Marc era profesor de escuela técnica, maestro de tango y un gran propulsor del tango milonguero en Zurich. Lo conocí como principiante hace mas de 15 años, y después fue mi amigo hasta el fin.
Mas allá de que la muerte sacraliza, los que conocimos a Marc sabemos que era un ser angélico, noble, tierno, y ético, tal vez demasiado para este mundo, que no lo pudo contener. Él no supo cuanto aprendí de él, porque siempre estaba agradecido por lo que aprendíamos juntos.
El día que me enteré, tres días después de la tragedia, me caí en la calle y me lastimé, porque la muerte también trae culpa; que pude haber hecho y no hice.
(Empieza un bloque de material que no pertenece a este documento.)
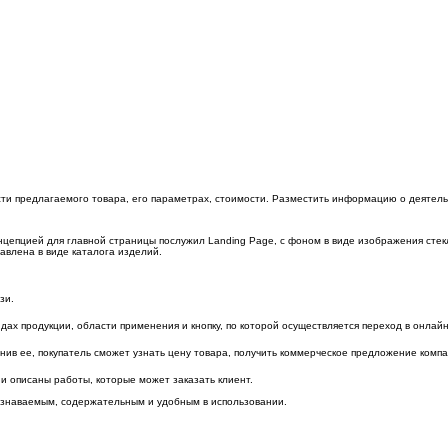
и предлагаемого товара, его параметрах, стоимости. Разместить информацию о деятельно
нцепцией для главной страницы послужил Landing Page, с фоном в виде изображения сте
авлена в виде каталога изделий.
зи.
х продукции, области применения и кнопку, по которой осуществляется переход в онлайн
ив ее, покупатель сможет узнать цену товара, получить коммерческое предложение компа
и описаны работы, которые может заказать клиент.
 узнаваемым, содержательным и удобным в использовании.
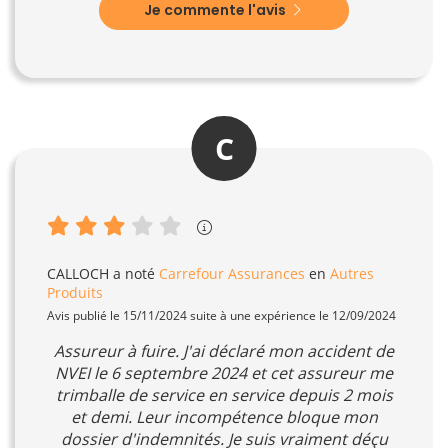
Je commente l'avis
C
CALLOCH
a noté
Carrefour Assurances
en
Autres
Produits
Avis publié le 15/11/2024 suite à une expérience le 12/09/2024
Assureur à fuire. J'ai déclaré mon accident de
NVEI le 6 septembre 2024 et cet assureur me
trimballe de service en service depuis 2 mois
et demi. Leur incompétence bloque mon
dossier d'indemnités. Je suis vraiment déçu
Ahora para todo es tarde y solo queda tiempo para el dolor.
Mi amigo Marc murió. Hace menos de un mes me entere de la tristísima noticia de la cual no me recupere. Fue un duelo lejano y en soledad, y por esta misma situación mas doloroso.
Marc era una de las mejores personas que conocí en mi vida. Las muchas veces que compartí su casa, cenas, amigos, talleres, paseos, largas conversaciones en su cocina aprendí de su modelo de persona. Era apasionado, enormemente generoso, honesto, de una ética impecable y de una gran ternura (algunas mañanas se levantaba, me abrazaba y me decía en su español alemán: Besos besos besos!!!).
Por su ternura, por su calidad y por las veces en que me brindo su tiempo, su consejo y su ayuda desinteresada siempre lo extrañaré y lo recordare con amor. Un día se lo confesé en un acto de modesta devolución y se sonrío sorprendido con su ternura habitual. A esta tristeza se suma el desconsuelo de la situación desamparada en que murió, la cual me trae una lejana culpa sin razón tal vez, un poco de enojo y una pregunta que hiere como una herida abierta que no tendrá respuesta, ¿Por que Marc? ¿Por que?